Aufgabenliste:
A – Auf welchen Betrag setzt die Gerichtsentscheidung den Gegenstandswert für das Verfahren der weiteren Beschwerde fest?
B – Nimm die Gerichtsentscheidung nach ihrem letzten Satz wieder auf und schreibe sie weiter.

Vorgelegter Text:
⁂

Stresemann Schmidt-Räntsch Brückner Göbel Haberkamp
Vorinstanzen:
AG Ingolstadt, Entscheidung vom 31.05.2016 - GE-4047-5 -
OLG München, Entscheidung vom 11.11.2016 - 34 Wx 275/16 -

Tenor

1. Die weitere Beschwerde der Antragstellerin gegen den Beschluss des Landgerichts Stralsund vom 05.02.2009 wird mit der Maßgabe zurückgewiesen, dass die Beschwerde der Antragstellerin vom 02.12.2008 gegen die Zwischenverfügung des Amtsgerichts Stralsund vom 01.09.2008 als unzulässig verworfen wird.

2. Die Antragstellerin hat die Kosten des Verfahrens zu tragen.

3. Der Gegenstandswert für das Verfahren der weiteren Beschwerde wird auf 150.000,- EUR festgesetzt.

⁂

Zu prüfendes Material:

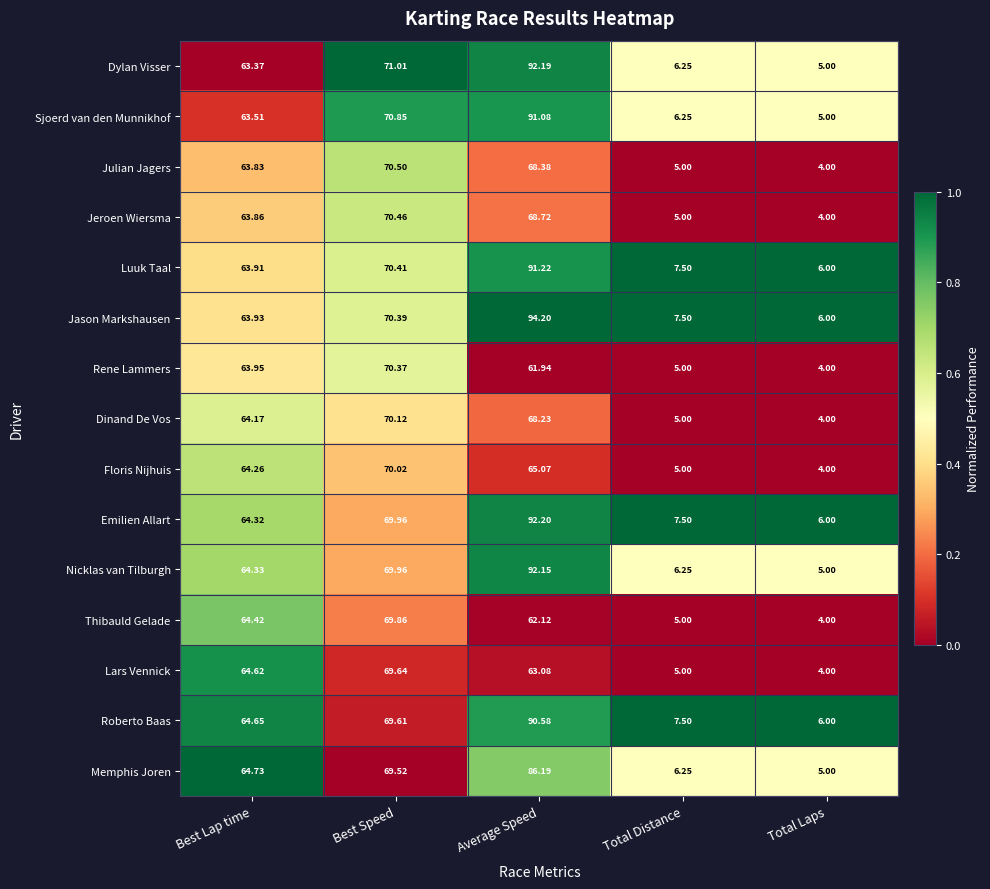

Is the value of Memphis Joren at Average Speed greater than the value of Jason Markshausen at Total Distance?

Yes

⁂

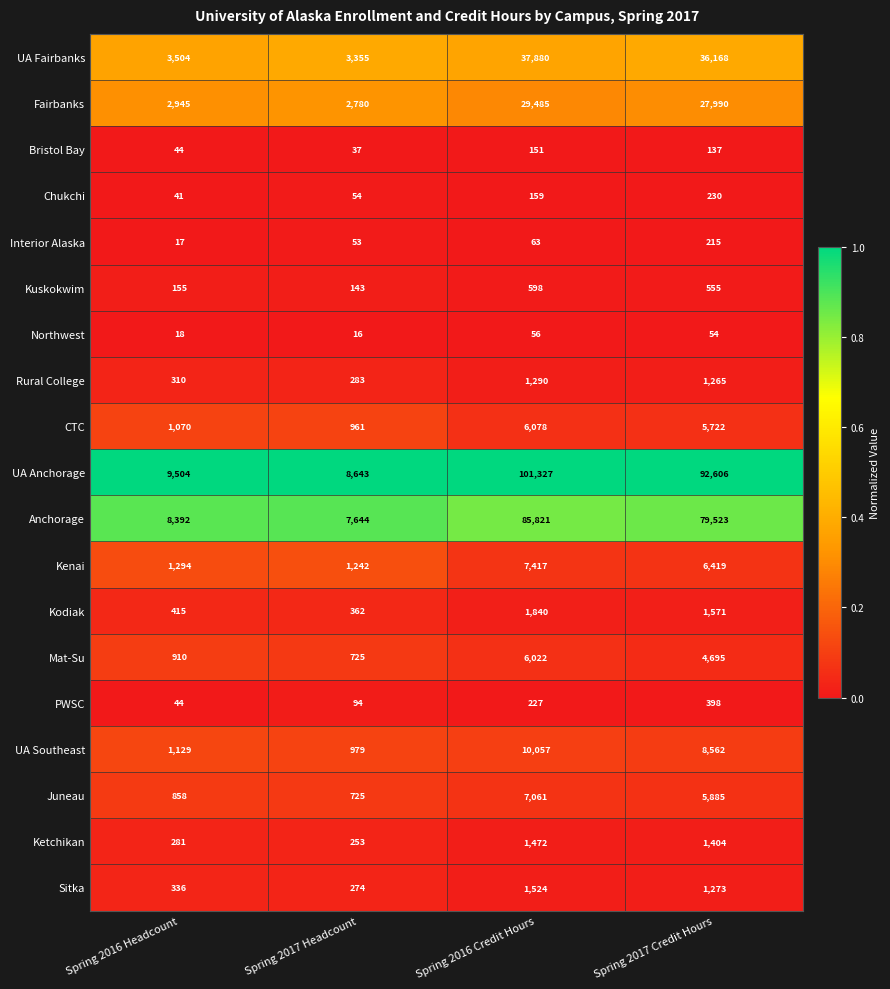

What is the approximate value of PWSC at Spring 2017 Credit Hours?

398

⁂

Antworten je Aufgabe:
A – Auf 150.000,- EUR.

B –
Gründe

1

Die weitere Beschwerde ist unbegründet.

2

Die angefochtene Entscheidung des Landgerichts, die offensichtlich vom 05.02.2009 und nicht 05.02.2008 stammt, beruht nicht auf einer Verletzung des Rechts (§§ 78 GBO, 546 ZPO).

3

1. Weder der Inhalt des Schreibens der Antragstellerin vom 21.08.2008 noch die Beschwerde vom 07.10.2008 in der Gestalt des Schriftsatzes vom 02.12.2008 geben Anlass zu einer von der Rechtsauffassung des Landgerichts in der Sache abweichenden Beurteilung. Die Entscheidung des Landgerichts ist lediglich dahin abzuändern, dass die Erstbeschwerde bereits unzulässig ist.

4

a. Darin liegt keine Schlechterstellung des Rechtsmittelführers. Vielmehr ist in der Rechtsprechung anerkannt, dass dann, wenn das Landgericht eine unzulässige Beschwerde aus sachlichen Gründen zurückgewiesen hat, die weitere Beschwerde des Beschwerdeführers mit der Maßgabe zurückzuweisen ist, dass die erste Beschwerde als unzulässig verworfen wird (BGH, Beschluss v. 03.02.2005, V ZB 44/04, NJW 2005, 1430-1431).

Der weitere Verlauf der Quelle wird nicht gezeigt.